Although I don’t put any faith in zodiac signs, I grew up being attracted to the idea that I was a Scorpio (October 23-November 21). I always had necklaces with my birthstone in them and had a little scorpion charm as well. It’s kind of a romantic idea I guess. A few years ago, I bought a framed giant scorpion that hangs on my wall and I think it’s the coolest thing ever.
Although I knew the scorpion tattoo was something I wanted, I also wanted to be able to explain the meaning behind it and not have people assuming it’s just because I am proud to be a Scorpio.
Scorpions have been around for about 430 million years and can be found everywhere in the world besides Antarctica. They have adapted to all environments and can survive for long periods of time without food or water. There are about 1750 different kinds of scorpions that range in size, colour and venom. Only about 25 types are lethal to humans.

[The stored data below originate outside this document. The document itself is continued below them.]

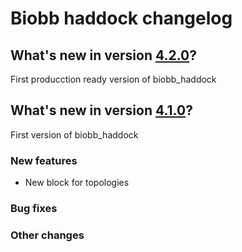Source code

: # Biobb haddock changelog

## What's new in version [4.2.0](https://github.com/bioexcel/biobb_haddock/releases/tag/4.2.0)?
First producction ready version of biobb_haddock

## What's new in version [4.1.0](https://github.com/bioexcel/biobb_haddock/releases/tag/4.1.0)?
First version of biobb_haddock

### New features
* New block for topologies

### Bug fixes

### Other changes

Scorpions have been prominent symbols throughout history in many different cultures. Notably, Aztec, Egyptian, Middle Eastern and Greek. They were often represented as being a goddesses which was part human, part scorpion and usually had traits/powers relating to heat, the sun, fire, protection, adaptation, reflexive and sexuality. The scorpion was believed to ward off evil and protect one from threats, guarding your blind spot and being aware of its surroundings. It is understood to be a warrior, its stinger as its sword.
Despite these seemingly positive attributes, the scorpion was also seen as the embodiment of evil and of death. Because most cultures anticipate an afterlife, death is seen as a transition. Therefore the scorpion also represents the transition from one stage of life to another.
And of course, the scorpion is most famously, the zodiac sign of Scorpios (Latin – Scorpius), which originated in ancient Greek Mythology. There are a several myths in Greek mythology about scorpions, most of which reference some kind of issue between a scorpion and Orion which results in Zeus raising the scorpion to heaven, which is how it became a constellation.
I guess in a way, I think of the scorpion as my spirit animal. It’s protecting me, watching my back (literally – it’s on my back), and represents a transition to a new stage of life as I graduate from University and move forward into the unknown. I will use it as a reminder to remove evil from my life and adapt to the situation.